DES MOINES, Iowa (Agriculture.com)--The sell-off continued to pressure the CME Group grain and soybean futures prices Friday.

The Dec. corn futures settled 9 cents lower at $6.92. The Nov. soybean contract closed 3 1/4 cents lower at $13.55 1/2. The Dec. wheat futures closed 7 3/4 cents lower at $6.88 1/4. The Dec. soymeal futures closed $0.90 per short ton lower at $353.10. The Dec. soyoil futures settled $0.31 higher at $56.86.

In the outside markets, the NYMEX crude oil is $1.45 per barrel lower, the dollar is higher and the Dow Jones Industrials are up 68 points.

Brian Basting,  Advance Trading Inc. market analyst, says the markets suffered from a sell-off based on technical follow-through. "Once Dec. corn futures failed to hold that $7.00 mark that was a key signal for folks to sell. Fundamentally, this week's exports were strong but shipments are not going so well."

With more wheat being used to replace corn as a feedstock, corn is running into a lot of competition. Plus, with Argentina estimating record corn production this year, there is more world competition for the U.S. corn market,Basting says.

Meanwhile, with the soybean market shaving off nearly $1.00 since its August peak, some farmers may be wondering when their next chance to sell might be. Basting says to not hesitate to cash-in on these historically high prices.

"Farmers can still sell cash beans and buy a 'call' option to capture anymore upside there might be. And, it would be prudent to buy a 'put' option to protect their floor price. There are some wonderful opportunities out there, this year, for farmers," Basting says.

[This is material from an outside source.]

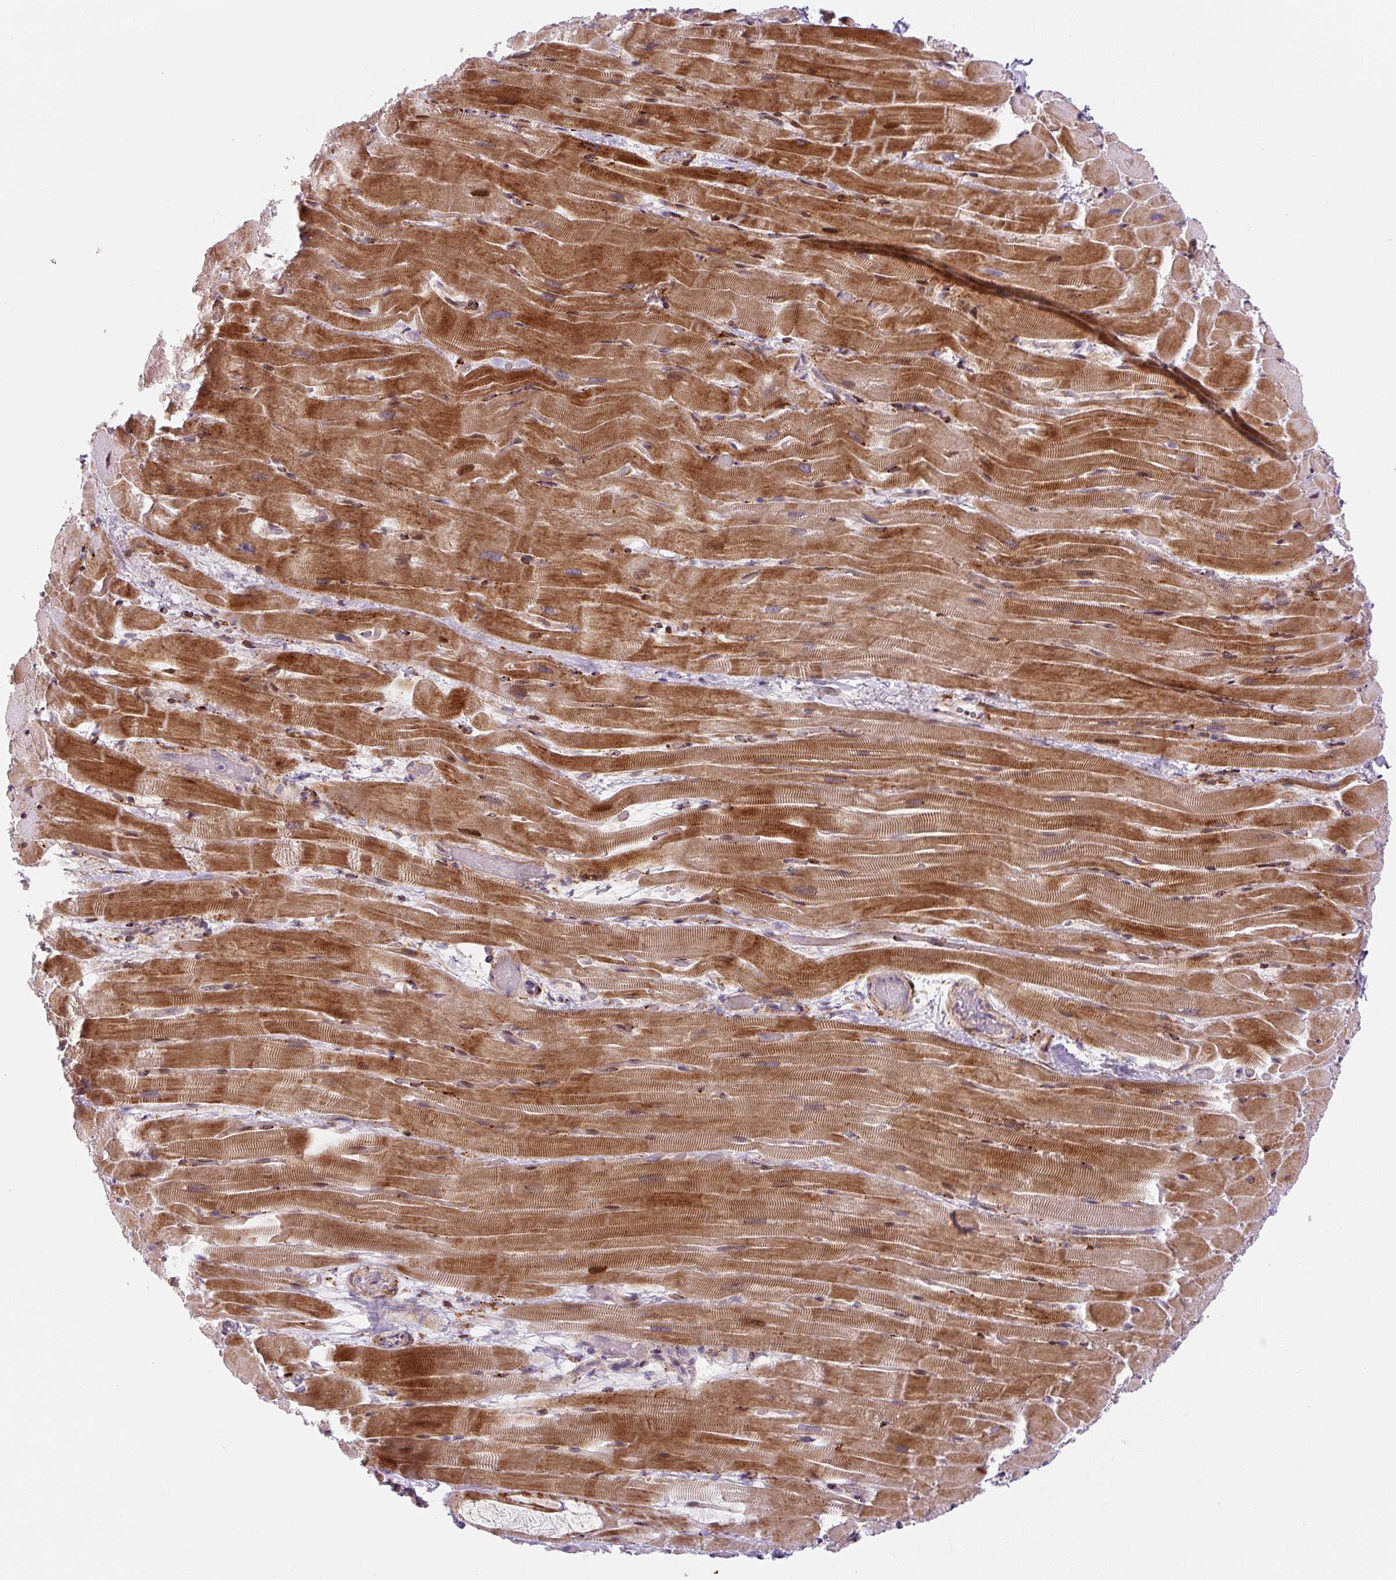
{"staining": {"intensity": "moderate", "quantity": ">75%", "location": "cytoplasmic/membranous"}, "tissue": "heart muscle", "cell_type": "Cardiomyocytes", "image_type": "normal", "snomed": [{"axis": "morphology", "description": "Normal tissue, NOS"}, {"axis": "topography", "description": "Heart"}], "caption": "An immunohistochemistry photomicrograph of benign tissue is shown. Protein staining in brown labels moderate cytoplasmic/membranous positivity in heart muscle within cardiomyocytes. The staining was performed using DAB (3,3'-diaminobenzidine) to visualize the protein expression in brown, while the nuclei were stained in blue with hematoxylin (Magnification: 20x).", "gene": "DISP3", "patient": {"sex": "male", "age": 37}}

Meanwhile, the frost and freeze event this week looks to have fallen short of a five-state event. Instead, it reportedly hit three states with losses of up to about 50 million bushels, Tim Hannagan, PFGBest.com senior grain analyst says. "You can't tell on frost problems until the harvest occurs and weights of corn are down ,as well as beans with smaller soy oil content. So, it's all farmer opinions that we're hearing on crop losses."